JJ Kinahan, chief strategist at TD Ameritrade, said he was surprised by the muted afternoon action since Friday was an options expiration day, which usually sees more volatility.
The Nasdaq composite turned positive in mid-morning trade and closed higher, helped by gains in Applied Materials, Facebook and shares of Alphabet, Google's parent company.
"So far the market's bouncing almost perfectly to work off the oversold conditions we saw last week. There's still a whole lot of overhead resistance," said Adam Sarhan, CEO of Sarhan Capital.
Cleveland Fed President Loretta Mester said Friday that policy will likely need to remain accommodative "for some time" given slow growth abroad, the strong dollar, more restrictive financial conditions and the hard-hit energy sector, Reuters reported. Mester also said Inflation will remain "lower for longer" than previously thought, although the U.S. economy will "work through" market volatility and soft economic data.

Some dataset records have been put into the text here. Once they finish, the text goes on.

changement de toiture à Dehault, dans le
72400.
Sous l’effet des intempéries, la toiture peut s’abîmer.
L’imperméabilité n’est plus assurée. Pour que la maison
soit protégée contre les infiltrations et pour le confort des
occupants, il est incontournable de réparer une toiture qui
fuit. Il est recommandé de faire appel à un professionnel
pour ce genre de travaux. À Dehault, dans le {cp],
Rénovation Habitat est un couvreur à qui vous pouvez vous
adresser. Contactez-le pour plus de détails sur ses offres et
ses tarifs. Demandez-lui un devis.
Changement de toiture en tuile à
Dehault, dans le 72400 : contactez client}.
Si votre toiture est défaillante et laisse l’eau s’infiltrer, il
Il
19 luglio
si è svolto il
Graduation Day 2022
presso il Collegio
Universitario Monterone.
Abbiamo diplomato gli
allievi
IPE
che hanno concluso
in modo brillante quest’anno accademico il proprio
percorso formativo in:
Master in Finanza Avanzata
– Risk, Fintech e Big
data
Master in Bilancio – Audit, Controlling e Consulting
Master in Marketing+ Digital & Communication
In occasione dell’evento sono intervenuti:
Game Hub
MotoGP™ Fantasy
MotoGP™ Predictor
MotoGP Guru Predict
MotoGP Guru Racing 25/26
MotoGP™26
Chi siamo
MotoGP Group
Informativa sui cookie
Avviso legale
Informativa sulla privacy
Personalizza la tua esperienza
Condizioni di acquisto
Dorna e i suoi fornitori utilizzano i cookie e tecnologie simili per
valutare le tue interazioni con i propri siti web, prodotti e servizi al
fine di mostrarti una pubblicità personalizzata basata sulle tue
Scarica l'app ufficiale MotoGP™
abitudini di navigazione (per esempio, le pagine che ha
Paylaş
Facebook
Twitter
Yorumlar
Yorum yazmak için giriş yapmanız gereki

Read MoreGlobal interest rates: How does the Fed stack up?
The U.S. dollar index was little changed in late trade, with the euro near $1.113 and the yen at 112.64 yen against the greenback. Sterling strengthened against the dollar.
British Prime Minister David Cameron was negotiating with EU leaders in Brussels about the U.K.'s membership in the union. The talks were continuing after the European market close.
After the U.S. market close, Cameron said he "negotiated a deal to give the U.K. special status in the EU" and he believed it is enough to recommend Britain stay in the union.
Art Hogan, chief market strategist at Wunderlich Securities, earlier said the lack of resolution is "one of the overarching things that doesn't get enough attention" although it's "manifesting itself more in the European market."
European stocks closed lower amid the negotiations and declines in oil. However, the German DAX gained more than 4.5 percent for the week, its best since October.
Asian stocks were mostly lower Friday, but the Nikkei 225 ended the week with gains of nearly 6.8 percent for its best week in more than a year—since October 2014. The Shanghai composite was up about 3.5 percent for the week, its best since mid-December.